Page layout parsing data

=-=-=-=-=

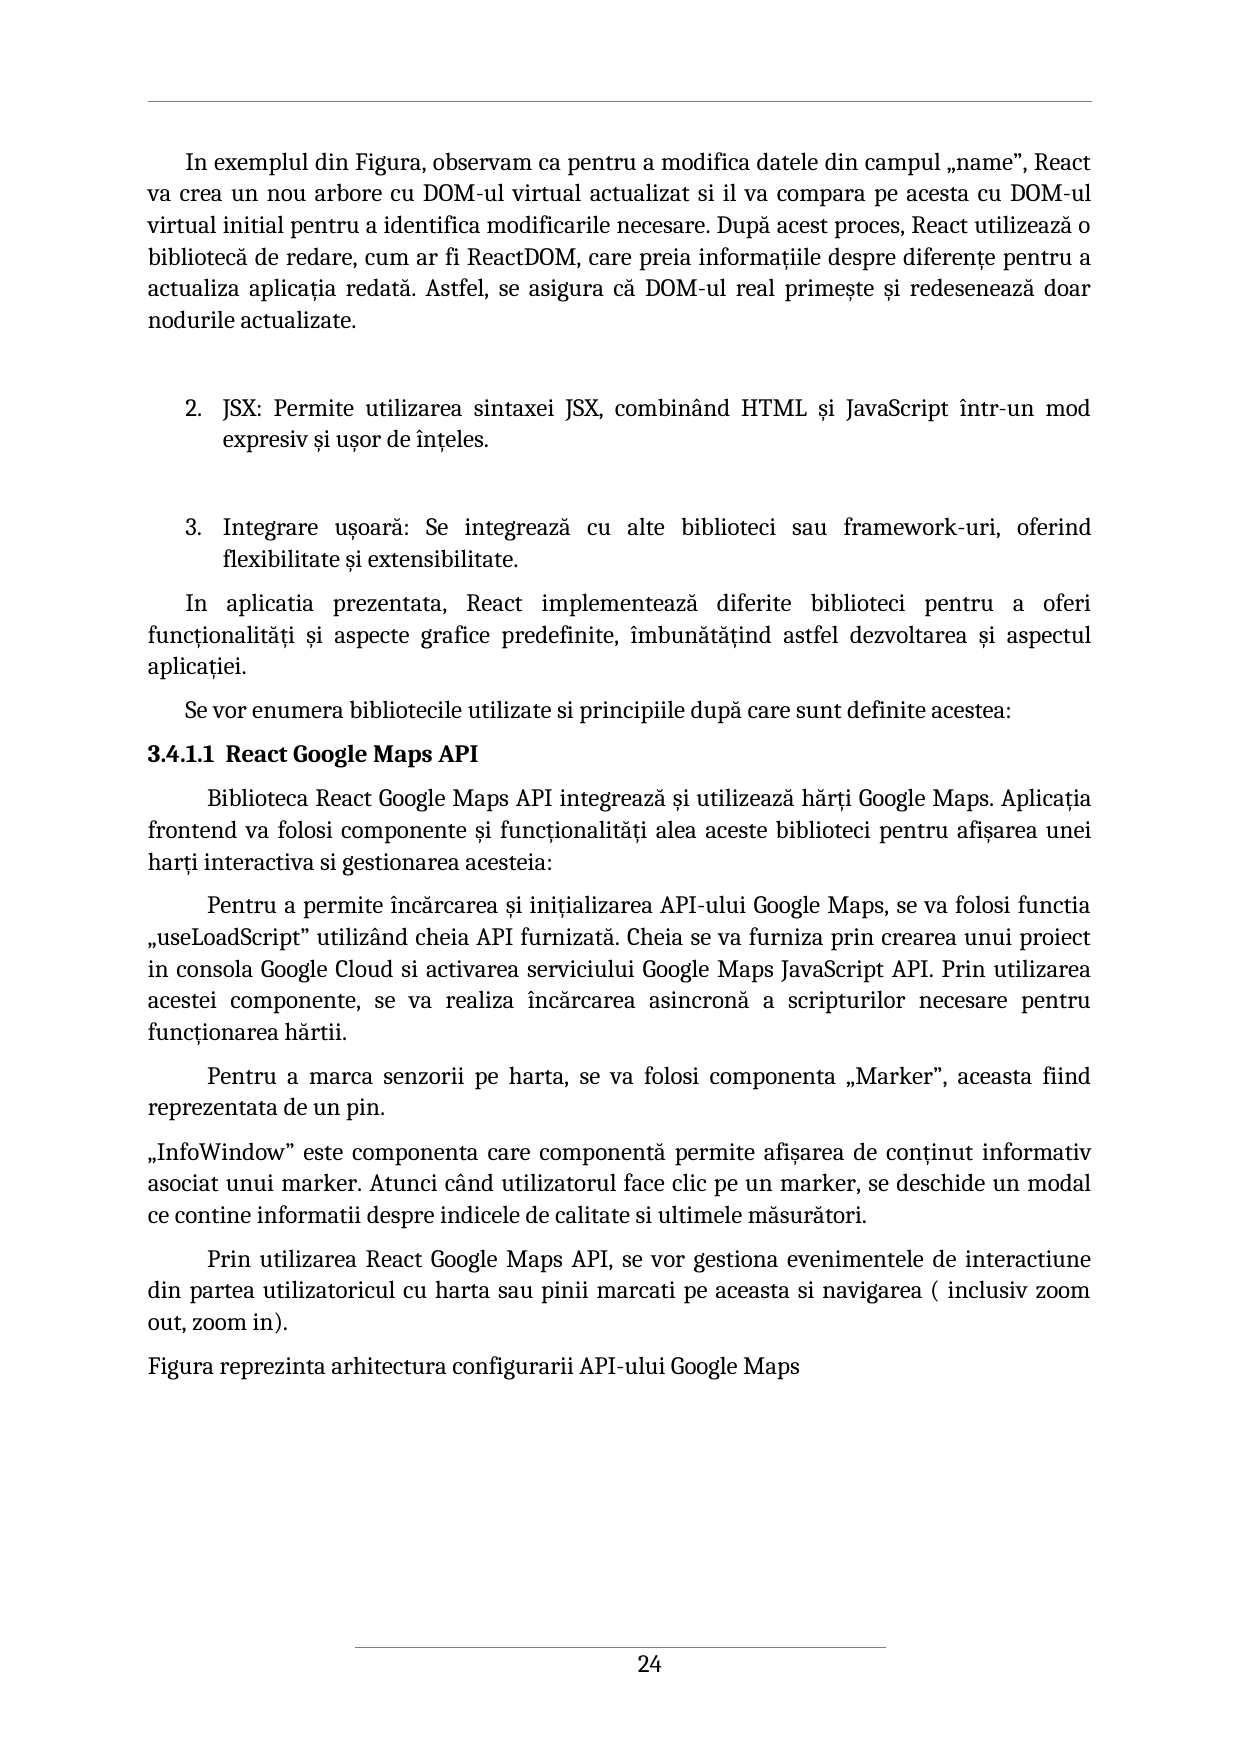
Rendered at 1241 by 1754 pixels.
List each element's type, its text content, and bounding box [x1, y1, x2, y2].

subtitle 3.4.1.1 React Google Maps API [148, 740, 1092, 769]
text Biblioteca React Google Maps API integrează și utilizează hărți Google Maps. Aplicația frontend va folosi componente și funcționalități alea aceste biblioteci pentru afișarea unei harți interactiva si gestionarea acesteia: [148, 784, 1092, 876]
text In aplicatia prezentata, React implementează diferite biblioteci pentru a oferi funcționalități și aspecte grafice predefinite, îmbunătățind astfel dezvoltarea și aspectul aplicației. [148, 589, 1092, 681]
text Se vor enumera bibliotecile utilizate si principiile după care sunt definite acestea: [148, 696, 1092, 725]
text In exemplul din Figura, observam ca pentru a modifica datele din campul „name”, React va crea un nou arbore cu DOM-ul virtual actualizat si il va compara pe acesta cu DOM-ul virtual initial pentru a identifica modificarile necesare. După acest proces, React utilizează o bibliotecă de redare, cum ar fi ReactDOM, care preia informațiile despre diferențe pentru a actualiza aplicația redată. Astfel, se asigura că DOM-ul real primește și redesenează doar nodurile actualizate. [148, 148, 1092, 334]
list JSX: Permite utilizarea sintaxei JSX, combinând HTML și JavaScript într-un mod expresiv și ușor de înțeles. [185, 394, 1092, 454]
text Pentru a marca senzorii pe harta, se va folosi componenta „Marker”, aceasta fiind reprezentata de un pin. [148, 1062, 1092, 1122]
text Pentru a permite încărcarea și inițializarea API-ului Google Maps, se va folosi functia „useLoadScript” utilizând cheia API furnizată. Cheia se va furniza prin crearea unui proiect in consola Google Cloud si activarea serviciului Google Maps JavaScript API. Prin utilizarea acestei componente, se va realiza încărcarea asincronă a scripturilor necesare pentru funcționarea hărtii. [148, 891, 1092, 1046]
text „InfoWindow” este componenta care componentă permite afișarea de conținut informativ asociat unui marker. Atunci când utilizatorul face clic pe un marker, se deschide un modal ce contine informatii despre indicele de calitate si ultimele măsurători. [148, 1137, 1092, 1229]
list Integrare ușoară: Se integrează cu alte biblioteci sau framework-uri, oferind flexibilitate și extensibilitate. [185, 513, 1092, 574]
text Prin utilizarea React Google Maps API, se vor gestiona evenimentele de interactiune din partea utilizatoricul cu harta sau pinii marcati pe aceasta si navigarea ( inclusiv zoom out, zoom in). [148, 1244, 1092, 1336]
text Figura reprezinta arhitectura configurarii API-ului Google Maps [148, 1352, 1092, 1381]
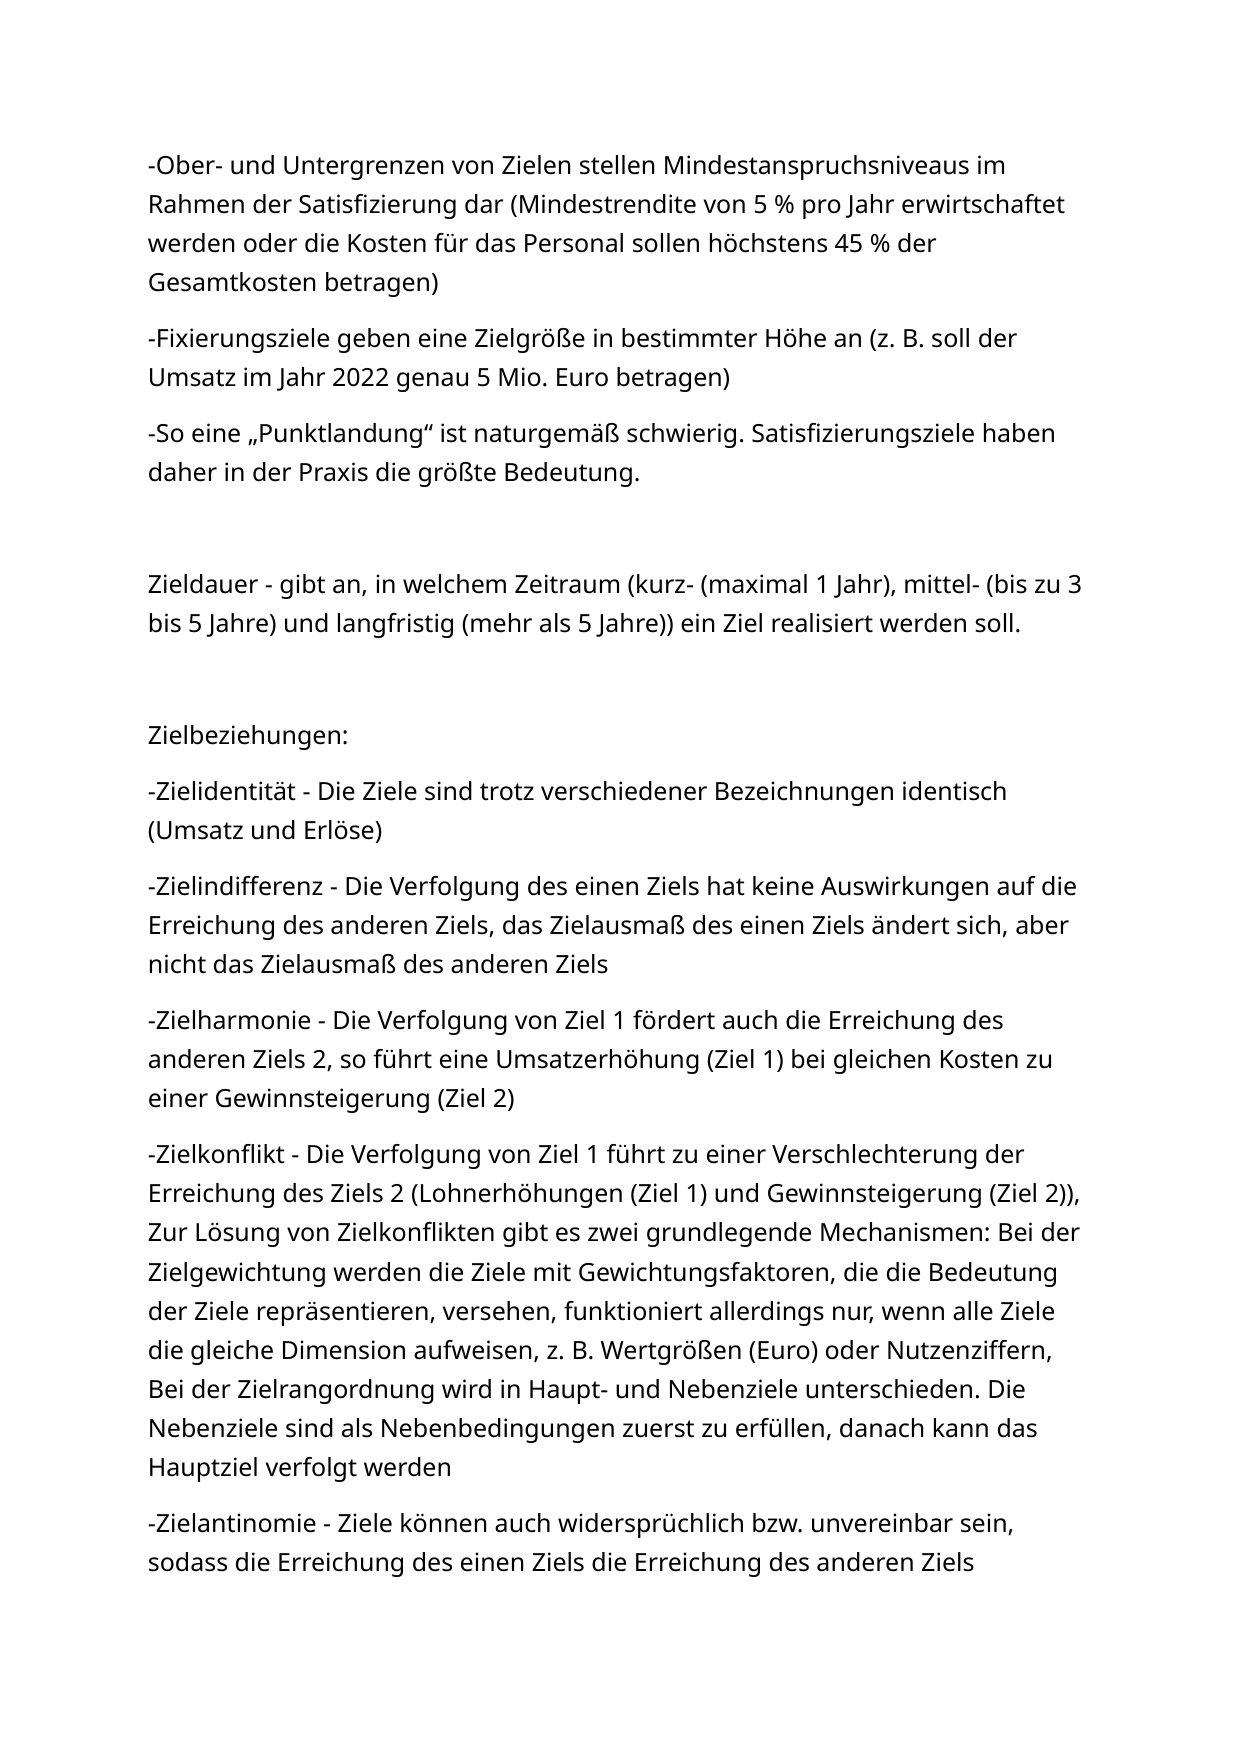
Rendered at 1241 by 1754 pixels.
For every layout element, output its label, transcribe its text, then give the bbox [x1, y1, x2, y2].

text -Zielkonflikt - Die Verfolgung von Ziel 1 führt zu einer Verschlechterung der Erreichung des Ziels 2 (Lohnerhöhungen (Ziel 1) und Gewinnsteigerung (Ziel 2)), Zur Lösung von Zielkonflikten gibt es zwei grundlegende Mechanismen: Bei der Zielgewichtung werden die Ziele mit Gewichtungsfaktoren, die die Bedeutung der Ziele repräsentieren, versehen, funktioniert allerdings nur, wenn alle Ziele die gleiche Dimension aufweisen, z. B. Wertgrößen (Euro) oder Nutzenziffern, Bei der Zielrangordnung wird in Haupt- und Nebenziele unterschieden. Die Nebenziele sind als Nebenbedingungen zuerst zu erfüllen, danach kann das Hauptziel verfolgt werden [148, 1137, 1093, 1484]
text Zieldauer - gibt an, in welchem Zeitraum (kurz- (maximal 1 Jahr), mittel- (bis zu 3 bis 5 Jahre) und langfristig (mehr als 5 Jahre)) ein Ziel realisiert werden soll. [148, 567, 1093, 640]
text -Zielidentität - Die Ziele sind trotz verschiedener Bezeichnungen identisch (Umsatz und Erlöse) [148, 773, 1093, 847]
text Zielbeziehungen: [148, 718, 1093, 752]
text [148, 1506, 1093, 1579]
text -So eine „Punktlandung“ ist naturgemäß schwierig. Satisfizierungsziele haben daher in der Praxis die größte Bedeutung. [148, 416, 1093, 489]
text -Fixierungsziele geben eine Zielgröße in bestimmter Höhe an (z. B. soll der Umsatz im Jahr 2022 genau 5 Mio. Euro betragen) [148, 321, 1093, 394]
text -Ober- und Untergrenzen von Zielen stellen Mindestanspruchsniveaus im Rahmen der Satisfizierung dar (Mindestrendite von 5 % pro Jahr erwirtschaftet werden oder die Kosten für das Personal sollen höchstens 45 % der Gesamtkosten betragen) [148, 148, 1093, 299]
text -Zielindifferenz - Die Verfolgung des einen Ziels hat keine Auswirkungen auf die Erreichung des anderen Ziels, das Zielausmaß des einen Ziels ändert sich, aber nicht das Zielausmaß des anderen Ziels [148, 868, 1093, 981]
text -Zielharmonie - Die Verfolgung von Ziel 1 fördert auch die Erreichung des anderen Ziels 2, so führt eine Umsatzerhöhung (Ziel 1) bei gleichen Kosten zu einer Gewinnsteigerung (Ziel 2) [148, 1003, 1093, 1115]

=-=-=-=-=

▸ REQUIRED ACTION
None of the pictures should appear; the rest of the entries must be reproduced exactly.

▸ RESPONSE AREA
Rendered at 1241 by 1754 pixels.
List each element's type, its text content, and bounding box [x1, y1, x2, y2].

subtitle 3.4.1.1 React Google Maps API [148, 740, 1092, 769]
text Biblioteca React Google Maps API integrează și utilizează hărți Google Maps. Aplicația frontend va folosi componente și funcționalități alea aceste biblioteci pentru afișarea unei harți interactiva si gestionarea acesteia: [148, 784, 1092, 876]
text In aplicatia prezentata, React implementează diferite biblioteci pentru a oferi funcționalități și aspecte grafice predefinite, îmbunătățind astfel dezvoltarea și aspectul aplicației. [148, 589, 1092, 681]
text Se vor enumera bibliotecile utilizate si principiile după care sunt definite acestea: [148, 696, 1092, 725]
text In exemplul din Figura, observam ca pentru a modifica datele din campul „name”, React va crea un nou arbore cu DOM-ul virtual actualizat si il va compara pe acesta cu DOM-ul virtual initial pentru a identifica modificarile necesare. După acest proces, React utilizează o bibliotecă de redare, cum ar fi ReactDOM, care preia informațiile despre diferențe pentru a actualiza aplicația redată. Astfel, se asigura că DOM-ul real primește și redesenează doar nodurile actualizate. [148, 148, 1092, 334]
list JSX: Permite utilizarea sintaxei JSX, combinând HTML și JavaScript într-un mod expresiv și ușor de înțeles. [185, 394, 1092, 454]
text Pentru a marca senzorii pe harta, se va folosi componenta „Marker”, aceasta fiind reprezentata de un pin. [148, 1062, 1092, 1122]
text Pentru a permite încărcarea și inițializarea API-ului Google Maps, se va folosi functia „useLoadScript” utilizând cheia API furnizată. Cheia se va furniza prin crearea unui proiect in consola Google Cloud si activarea serviciului Google Maps JavaScript API. Prin utilizarea acestei componente, se va realiza încărcarea asincronă a scripturilor necesare pentru funcționarea hărtii. [148, 891, 1092, 1046]
text „InfoWindow” este componenta care componentă permite afișarea de conținut informativ asociat unui marker. Atunci când utilizatorul face clic pe un marker, se deschide un modal ce contine informatii despre indicele de calitate si ultimele măsurători. [148, 1137, 1092, 1229]
list Integrare ușoară: Se integrează cu alte biblioteci sau framework-uri, oferind flexibilitate și extensibilitate. [185, 513, 1092, 574]
text Prin utilizarea React Google Maps API, se vor gestiona evenimentele de interactiune din partea utilizatoricul cu harta sau pinii marcati pe aceasta si navigarea ( inclusiv zoom out, zoom in). [148, 1244, 1092, 1336]
text Figura reprezinta arhitectura configurarii API-ului Google Maps [148, 1352, 1092, 1381]
Rendered at 1241 by 1754 pixels.
For every layout element, output its label, transcribe its text, then give the bbox [x1, y1, x2, y2].

text -Zielkonflikt - Die Verfolgung von Ziel 1 führt zu einer Verschlechterung der Erreichung des Ziels 2 (Lohnerhöhungen (Ziel 1) und Gewinnsteigerung (Ziel 2)), Zur Lösung von Zielkonflikten gibt es zwei grundlegende Mechanismen: Bei der Zielgewichtung werden die Ziele mit Gewichtungsfaktoren, die die Bedeutung der Ziele repräsentieren, versehen, funktioniert allerdings nur, wenn alle Ziele die gleiche Dimension aufweisen, z. B. Wertgrößen (Euro) oder Nutzenziffern, Bei der Zielrangordnung wird in Haupt- und Nebenziele unterschieden. Die Nebenziele sind als Nebenbedingungen zuerst zu erfüllen, danach kann das Hauptziel verfolgt werden [148, 1137, 1093, 1484]
text Zieldauer - gibt an, in welchem Zeitraum (kurz- (maximal 1 Jahr), mittel- (bis zu 3 bis 5 Jahre) und langfristig (mehr als 5 Jahre)) ein Ziel realisiert werden soll. [148, 567, 1093, 640]
text -Zielidentität - Die Ziele sind trotz verschiedener Bezeichnungen identisch (Umsatz und Erlöse) [148, 773, 1093, 847]
text Zielbeziehungen: [148, 718, 1093, 752]
text [148, 1506, 1093, 1579]
text -So eine „Punktlandung“ ist naturgemäß schwierig. Satisfizierungsziele haben daher in der Praxis die größte Bedeutung. [148, 416, 1093, 489]
text -Fixierungsziele geben eine Zielgröße in bestimmter Höhe an (z. B. soll der Umsatz im Jahr 2022 genau 5 Mio. Euro betragen) [148, 321, 1093, 394]
text -Ober- und Untergrenzen von Zielen stellen Mindestanspruchsniveaus im Rahmen der Satisfizierung dar (Mindestrendite von 5 % pro Jahr erwirtschaftet werden oder die Kosten für das Personal sollen höchstens 45 % der Gesamtkosten betragen) [148, 148, 1093, 299]
text -Zielindifferenz - Die Verfolgung des einen Ziels hat keine Auswirkungen auf die Erreichung des anderen Ziels, das Zielausmaß des einen Ziels ändert sich, aber nicht das Zielausmaß des anderen Ziels [148, 868, 1093, 981]
text -Zielharmonie - Die Verfolgung von Ziel 1 fördert auch die Erreichung des anderen Ziels 2, so führt eine Umsatzerhöhung (Ziel 1) bei gleichen Kosten zu einer Gewinnsteigerung (Ziel 2) [148, 1003, 1093, 1115]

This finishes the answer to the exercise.